Getting your news directly from the leader is basically the philosophy of North Korea. And the notion that our leaders should be able to pass on their truth with impunity should be alarming to absolutely everybody, regardless of politics. Republicans should badly want our sense of objective reality to remain intact, just in case the Democrats ever find their own appealing reality star to win back the White House. RuPaul, for instance. “Make America fierce again.” Hashtag Make America Fierce Again.

So we all need to commit to defending the reality of facts. But it’s going to take work. As we’ve already seen, protests, calls to legislators, and lawsuits are effective ways to try and drag the administration back to reality. But this needs to go down to a personal level as well. We should make extra effort on social media to try and verify stories before passing them on, especially if they confirm our pre-existing biases. Ask questions of yourself like, “Is this a source I know and recognize? Has anyone fact-checked this? Does it link to primary sources, and do those sources match what the story says?” And if you see an outlet repeatedly getting things wrong and never correcting it, maybe stop trusting it, whether that outlet is some idiot’s blog or the White House.

And because I know our president will not follow any of those suggestions, partly because, rightfully, he does not watch this show, so if there is one small way we wanted to try and sneak some useful facts into his media diet, as we now know he watches morning cable news programs, we’ve actually created a series of commercials in an attempt to bring him up to speed. Also, information shows that we know he watches every day. Take a look:

I’m a professional cowboy, and I use catheters. Been cowboying for 25 years, and there’s two things I know: I don’t like pain when I catheter, and the nuclear triad “I’m a professional cowboy, and I use catheters. Been cowboying for 25 years, and there’s two things I know: I don’t like pain when I catheter, and the nuclear triad consists of land-based missiles, submarine-launched missiles, and aerial bombers. This increases our ability to strike back in the event one of those is destroyed and deters an attack on us or our allies.
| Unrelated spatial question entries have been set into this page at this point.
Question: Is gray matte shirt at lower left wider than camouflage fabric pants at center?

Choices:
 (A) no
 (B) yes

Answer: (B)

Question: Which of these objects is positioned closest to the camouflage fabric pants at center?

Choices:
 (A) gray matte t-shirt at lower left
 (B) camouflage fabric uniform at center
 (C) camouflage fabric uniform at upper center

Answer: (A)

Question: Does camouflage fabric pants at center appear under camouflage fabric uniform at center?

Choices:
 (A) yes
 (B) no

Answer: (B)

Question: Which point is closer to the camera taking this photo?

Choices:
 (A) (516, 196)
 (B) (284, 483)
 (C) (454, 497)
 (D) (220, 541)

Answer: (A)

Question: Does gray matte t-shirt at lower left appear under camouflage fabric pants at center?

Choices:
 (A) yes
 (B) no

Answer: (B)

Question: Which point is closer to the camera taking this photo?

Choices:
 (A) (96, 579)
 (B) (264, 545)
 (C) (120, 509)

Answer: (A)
So that’s the nuclear triad, in case you’re the kind of person who might really need to know that.

That ad will air tomorrow morning between 8:30 and 9:00 on all these tunnels in the DC area. Until we shut down, we are prepared to educate Donald Trump one by one on topics we’re pretty sure he doesn’t know about. Here’s just a taste:

It might seem like a show of strength to kill the families of terrorists, but according to the Geneva Convention, it’s actually a war crime. Not all black people live in the inner cities, and not all people in the inner cities are black.
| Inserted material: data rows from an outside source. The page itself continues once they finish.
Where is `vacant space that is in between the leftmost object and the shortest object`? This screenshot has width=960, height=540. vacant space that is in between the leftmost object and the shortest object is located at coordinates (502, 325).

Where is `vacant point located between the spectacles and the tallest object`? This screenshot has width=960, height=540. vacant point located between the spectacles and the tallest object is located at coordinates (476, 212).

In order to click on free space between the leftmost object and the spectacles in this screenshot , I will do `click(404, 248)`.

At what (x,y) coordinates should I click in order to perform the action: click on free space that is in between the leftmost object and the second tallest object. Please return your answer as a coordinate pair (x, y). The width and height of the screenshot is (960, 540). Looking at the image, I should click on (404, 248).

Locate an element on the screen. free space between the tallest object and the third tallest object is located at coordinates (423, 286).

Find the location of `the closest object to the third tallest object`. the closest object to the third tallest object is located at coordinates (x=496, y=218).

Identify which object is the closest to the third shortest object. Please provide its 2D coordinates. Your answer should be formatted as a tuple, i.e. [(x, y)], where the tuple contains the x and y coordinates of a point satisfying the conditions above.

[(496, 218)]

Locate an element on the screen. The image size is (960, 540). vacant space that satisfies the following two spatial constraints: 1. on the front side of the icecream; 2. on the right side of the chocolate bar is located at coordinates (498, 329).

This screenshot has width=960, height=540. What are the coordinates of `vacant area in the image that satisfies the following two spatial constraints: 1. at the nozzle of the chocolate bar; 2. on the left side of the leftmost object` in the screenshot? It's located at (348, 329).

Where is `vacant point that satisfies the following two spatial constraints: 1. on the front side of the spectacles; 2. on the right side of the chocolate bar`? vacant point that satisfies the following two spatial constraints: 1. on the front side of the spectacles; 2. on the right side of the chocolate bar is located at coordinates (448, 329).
And there’s something you may not know: appetizer fork, entrée fork. Now, I know it can sometimes feel as if you are the only person in the world, but as you can see here, there are actually many non-you people. We call those “other people.”

Just because sometimes it’s cold doesn’t mean there’s no global warming. You’re confusing climate with weather, partner. Gabon is a country on the west coast of Africa. Tiffany, TIF-FA-NY. Kitten.

The unemployment rate is a carefully calculated measure derived from a monthly survey conducted by two federal agencies and has been the agreed-upon standard since 1948.

And that little fella there, is what we call “the clitoris.” Just remember, Donald, if you don’t know, it’s okay to ask. See you tomorrow!